WORK REQUIRED »
Reproduce the listing line for line, starting at its first line and ending at the line that contains "156H25L0 153V163L3 165L23", with that line included. Leave the pictures out of your copy.

-- start RECORDS SUPPLIED --

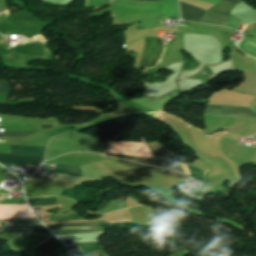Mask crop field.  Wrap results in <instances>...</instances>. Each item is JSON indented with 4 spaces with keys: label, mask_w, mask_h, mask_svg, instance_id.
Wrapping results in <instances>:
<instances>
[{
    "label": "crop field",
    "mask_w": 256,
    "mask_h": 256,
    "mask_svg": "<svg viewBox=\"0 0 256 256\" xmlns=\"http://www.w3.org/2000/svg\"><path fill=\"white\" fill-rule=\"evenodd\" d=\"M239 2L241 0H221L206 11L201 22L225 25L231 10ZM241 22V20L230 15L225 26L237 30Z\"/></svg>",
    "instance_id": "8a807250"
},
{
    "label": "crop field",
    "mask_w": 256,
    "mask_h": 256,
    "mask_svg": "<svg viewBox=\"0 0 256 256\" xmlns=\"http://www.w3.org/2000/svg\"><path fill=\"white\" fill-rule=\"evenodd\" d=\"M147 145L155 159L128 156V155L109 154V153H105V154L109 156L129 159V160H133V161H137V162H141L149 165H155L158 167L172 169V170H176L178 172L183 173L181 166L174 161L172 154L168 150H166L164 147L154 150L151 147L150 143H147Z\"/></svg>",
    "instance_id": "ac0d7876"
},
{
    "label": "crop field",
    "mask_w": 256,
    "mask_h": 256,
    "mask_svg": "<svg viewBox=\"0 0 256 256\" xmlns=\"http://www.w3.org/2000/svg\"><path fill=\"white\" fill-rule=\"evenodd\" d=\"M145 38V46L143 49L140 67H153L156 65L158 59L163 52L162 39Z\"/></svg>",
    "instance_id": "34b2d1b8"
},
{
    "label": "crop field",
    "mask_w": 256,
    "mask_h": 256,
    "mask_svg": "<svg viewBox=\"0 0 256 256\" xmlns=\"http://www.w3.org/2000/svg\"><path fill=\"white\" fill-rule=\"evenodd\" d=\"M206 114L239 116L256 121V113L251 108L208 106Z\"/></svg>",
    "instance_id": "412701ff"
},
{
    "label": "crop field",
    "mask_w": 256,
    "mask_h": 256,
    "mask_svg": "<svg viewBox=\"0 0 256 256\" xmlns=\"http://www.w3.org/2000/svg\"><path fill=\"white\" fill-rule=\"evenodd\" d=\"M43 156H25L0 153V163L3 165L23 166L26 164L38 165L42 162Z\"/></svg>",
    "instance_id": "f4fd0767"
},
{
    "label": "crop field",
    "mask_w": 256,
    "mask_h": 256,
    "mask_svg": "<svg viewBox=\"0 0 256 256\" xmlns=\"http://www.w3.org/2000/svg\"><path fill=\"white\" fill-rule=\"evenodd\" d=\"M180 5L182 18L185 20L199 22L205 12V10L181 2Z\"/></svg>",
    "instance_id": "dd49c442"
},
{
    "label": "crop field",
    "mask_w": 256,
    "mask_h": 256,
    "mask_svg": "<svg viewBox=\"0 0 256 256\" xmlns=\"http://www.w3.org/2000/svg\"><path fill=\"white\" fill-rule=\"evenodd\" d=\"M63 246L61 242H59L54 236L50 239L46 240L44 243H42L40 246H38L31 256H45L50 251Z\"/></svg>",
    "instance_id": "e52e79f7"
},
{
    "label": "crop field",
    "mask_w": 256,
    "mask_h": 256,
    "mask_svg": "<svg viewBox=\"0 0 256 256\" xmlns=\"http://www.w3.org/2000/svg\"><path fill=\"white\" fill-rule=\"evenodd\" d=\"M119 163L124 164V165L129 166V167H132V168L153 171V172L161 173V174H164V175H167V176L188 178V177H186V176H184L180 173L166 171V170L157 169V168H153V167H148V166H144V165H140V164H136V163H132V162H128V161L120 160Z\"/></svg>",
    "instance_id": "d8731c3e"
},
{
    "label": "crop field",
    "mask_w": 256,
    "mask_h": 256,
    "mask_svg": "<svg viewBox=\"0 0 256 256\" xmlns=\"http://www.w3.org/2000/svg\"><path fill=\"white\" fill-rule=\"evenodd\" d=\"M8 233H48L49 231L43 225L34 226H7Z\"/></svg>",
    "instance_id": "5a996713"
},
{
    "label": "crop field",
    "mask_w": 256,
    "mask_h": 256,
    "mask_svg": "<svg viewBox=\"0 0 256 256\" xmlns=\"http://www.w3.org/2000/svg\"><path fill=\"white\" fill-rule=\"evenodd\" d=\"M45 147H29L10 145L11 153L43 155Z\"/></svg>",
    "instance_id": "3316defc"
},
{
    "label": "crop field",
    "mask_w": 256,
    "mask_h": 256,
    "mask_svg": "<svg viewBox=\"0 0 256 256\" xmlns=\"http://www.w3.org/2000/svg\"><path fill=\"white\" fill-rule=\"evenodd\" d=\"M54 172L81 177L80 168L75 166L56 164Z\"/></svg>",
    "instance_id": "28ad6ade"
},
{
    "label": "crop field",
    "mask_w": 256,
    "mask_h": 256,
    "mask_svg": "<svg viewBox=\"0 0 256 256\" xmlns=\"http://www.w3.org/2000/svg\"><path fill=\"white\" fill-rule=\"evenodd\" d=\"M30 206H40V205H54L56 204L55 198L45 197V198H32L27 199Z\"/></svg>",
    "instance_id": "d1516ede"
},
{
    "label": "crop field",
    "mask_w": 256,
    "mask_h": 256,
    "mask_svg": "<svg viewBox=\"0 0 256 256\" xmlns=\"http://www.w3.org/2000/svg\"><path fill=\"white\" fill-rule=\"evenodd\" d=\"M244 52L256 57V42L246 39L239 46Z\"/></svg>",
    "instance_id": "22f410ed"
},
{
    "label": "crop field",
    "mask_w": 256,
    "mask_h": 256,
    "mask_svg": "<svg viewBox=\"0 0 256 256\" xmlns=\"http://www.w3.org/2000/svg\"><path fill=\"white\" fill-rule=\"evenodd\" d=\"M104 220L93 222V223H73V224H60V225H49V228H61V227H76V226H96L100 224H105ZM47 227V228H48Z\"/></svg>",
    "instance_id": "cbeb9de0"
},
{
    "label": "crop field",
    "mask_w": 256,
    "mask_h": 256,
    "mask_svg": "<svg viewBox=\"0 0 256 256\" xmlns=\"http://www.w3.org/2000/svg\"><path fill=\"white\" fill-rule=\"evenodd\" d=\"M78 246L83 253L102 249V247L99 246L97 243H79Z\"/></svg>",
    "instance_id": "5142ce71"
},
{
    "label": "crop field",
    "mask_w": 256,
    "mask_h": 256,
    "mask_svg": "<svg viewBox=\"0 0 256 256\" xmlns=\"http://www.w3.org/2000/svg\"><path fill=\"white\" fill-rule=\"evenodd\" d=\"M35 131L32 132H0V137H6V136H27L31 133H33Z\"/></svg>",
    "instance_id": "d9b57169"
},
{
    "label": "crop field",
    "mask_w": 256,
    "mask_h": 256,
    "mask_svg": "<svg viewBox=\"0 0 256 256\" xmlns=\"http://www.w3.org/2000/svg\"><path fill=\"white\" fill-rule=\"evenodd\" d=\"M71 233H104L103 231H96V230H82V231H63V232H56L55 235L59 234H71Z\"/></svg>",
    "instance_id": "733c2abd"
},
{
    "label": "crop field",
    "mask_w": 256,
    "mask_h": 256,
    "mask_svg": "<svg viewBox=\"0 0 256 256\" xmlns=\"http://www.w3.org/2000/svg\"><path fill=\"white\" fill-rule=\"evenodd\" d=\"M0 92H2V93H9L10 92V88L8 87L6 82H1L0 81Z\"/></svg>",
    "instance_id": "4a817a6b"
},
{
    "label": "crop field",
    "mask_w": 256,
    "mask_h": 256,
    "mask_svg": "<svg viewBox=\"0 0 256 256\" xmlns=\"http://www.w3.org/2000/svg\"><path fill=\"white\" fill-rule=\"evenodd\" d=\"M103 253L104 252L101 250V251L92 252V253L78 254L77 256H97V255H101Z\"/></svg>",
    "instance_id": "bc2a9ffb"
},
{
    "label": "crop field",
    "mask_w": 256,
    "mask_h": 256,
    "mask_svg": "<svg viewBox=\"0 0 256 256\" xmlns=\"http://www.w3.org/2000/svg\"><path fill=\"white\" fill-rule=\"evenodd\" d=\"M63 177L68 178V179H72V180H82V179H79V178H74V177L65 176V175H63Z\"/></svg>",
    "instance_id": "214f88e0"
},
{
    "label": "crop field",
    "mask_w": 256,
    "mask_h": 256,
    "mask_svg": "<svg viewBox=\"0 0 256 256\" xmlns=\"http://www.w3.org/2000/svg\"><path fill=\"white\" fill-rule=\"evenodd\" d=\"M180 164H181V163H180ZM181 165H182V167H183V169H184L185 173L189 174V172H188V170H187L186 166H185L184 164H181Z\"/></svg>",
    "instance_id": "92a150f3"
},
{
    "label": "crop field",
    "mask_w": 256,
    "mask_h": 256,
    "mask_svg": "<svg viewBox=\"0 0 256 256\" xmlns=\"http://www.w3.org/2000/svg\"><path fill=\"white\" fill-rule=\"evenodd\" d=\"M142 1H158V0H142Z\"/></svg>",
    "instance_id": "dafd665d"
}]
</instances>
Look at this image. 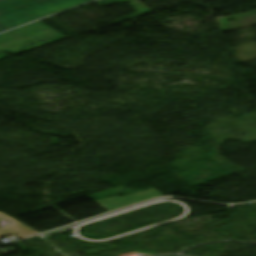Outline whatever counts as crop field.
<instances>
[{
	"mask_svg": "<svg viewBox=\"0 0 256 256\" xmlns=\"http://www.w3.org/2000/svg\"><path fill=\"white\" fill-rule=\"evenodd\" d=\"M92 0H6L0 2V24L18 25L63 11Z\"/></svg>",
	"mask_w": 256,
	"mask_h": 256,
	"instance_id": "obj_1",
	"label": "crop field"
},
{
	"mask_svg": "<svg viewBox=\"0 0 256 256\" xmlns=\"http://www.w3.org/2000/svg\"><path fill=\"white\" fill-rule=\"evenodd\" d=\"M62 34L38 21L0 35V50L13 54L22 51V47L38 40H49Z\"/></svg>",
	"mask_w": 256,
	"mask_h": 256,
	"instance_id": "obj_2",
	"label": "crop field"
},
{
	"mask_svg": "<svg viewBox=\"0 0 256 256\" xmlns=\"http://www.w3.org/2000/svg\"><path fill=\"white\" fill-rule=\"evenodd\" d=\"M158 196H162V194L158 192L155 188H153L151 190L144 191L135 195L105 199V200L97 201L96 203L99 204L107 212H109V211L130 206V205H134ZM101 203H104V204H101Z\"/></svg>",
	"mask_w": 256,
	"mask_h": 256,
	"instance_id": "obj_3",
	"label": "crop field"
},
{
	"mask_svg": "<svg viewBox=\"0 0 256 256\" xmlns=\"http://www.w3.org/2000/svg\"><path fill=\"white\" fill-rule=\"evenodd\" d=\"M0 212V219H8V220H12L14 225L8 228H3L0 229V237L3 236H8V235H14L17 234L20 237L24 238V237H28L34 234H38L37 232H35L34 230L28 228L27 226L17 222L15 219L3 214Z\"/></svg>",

-- end RECORDS SUPPLIED --

REPLY »
Mask crop field.  Wrap results in <instances>...</instances>. Each item is JSON indented with 4 spaces with keys: label, mask_w, mask_h, mask_svg, instance_id.
Wrapping results in <instances>:
<instances>
[{
    "label": "crop field",
    "mask_w": 256,
    "mask_h": 256,
    "mask_svg": "<svg viewBox=\"0 0 256 256\" xmlns=\"http://www.w3.org/2000/svg\"><path fill=\"white\" fill-rule=\"evenodd\" d=\"M239 2L241 0H221L206 11L201 22L225 25L231 10ZM241 22V20L230 15L225 26L237 30Z\"/></svg>",
    "instance_id": "8a807250"
},
{
    "label": "crop field",
    "mask_w": 256,
    "mask_h": 256,
    "mask_svg": "<svg viewBox=\"0 0 256 256\" xmlns=\"http://www.w3.org/2000/svg\"><path fill=\"white\" fill-rule=\"evenodd\" d=\"M147 145L155 159L128 156V155L109 154V153H105V154L109 156L129 159V160H133V161H137V162H141L149 165H155L158 167L172 169V170H176L178 172L183 173L181 166L174 161L172 154L168 150H166L164 147L154 150L151 147L150 143H147Z\"/></svg>",
    "instance_id": "ac0d7876"
},
{
    "label": "crop field",
    "mask_w": 256,
    "mask_h": 256,
    "mask_svg": "<svg viewBox=\"0 0 256 256\" xmlns=\"http://www.w3.org/2000/svg\"><path fill=\"white\" fill-rule=\"evenodd\" d=\"M145 38V46L143 49L140 67H153L156 65L158 59L163 52L162 39Z\"/></svg>",
    "instance_id": "34b2d1b8"
},
{
    "label": "crop field",
    "mask_w": 256,
    "mask_h": 256,
    "mask_svg": "<svg viewBox=\"0 0 256 256\" xmlns=\"http://www.w3.org/2000/svg\"><path fill=\"white\" fill-rule=\"evenodd\" d=\"M206 114L239 116L256 121V113L251 108L208 106Z\"/></svg>",
    "instance_id": "412701ff"
},
{
    "label": "crop field",
    "mask_w": 256,
    "mask_h": 256,
    "mask_svg": "<svg viewBox=\"0 0 256 256\" xmlns=\"http://www.w3.org/2000/svg\"><path fill=\"white\" fill-rule=\"evenodd\" d=\"M43 156H25L0 153V163L3 165L23 166L26 164L38 165L42 162Z\"/></svg>",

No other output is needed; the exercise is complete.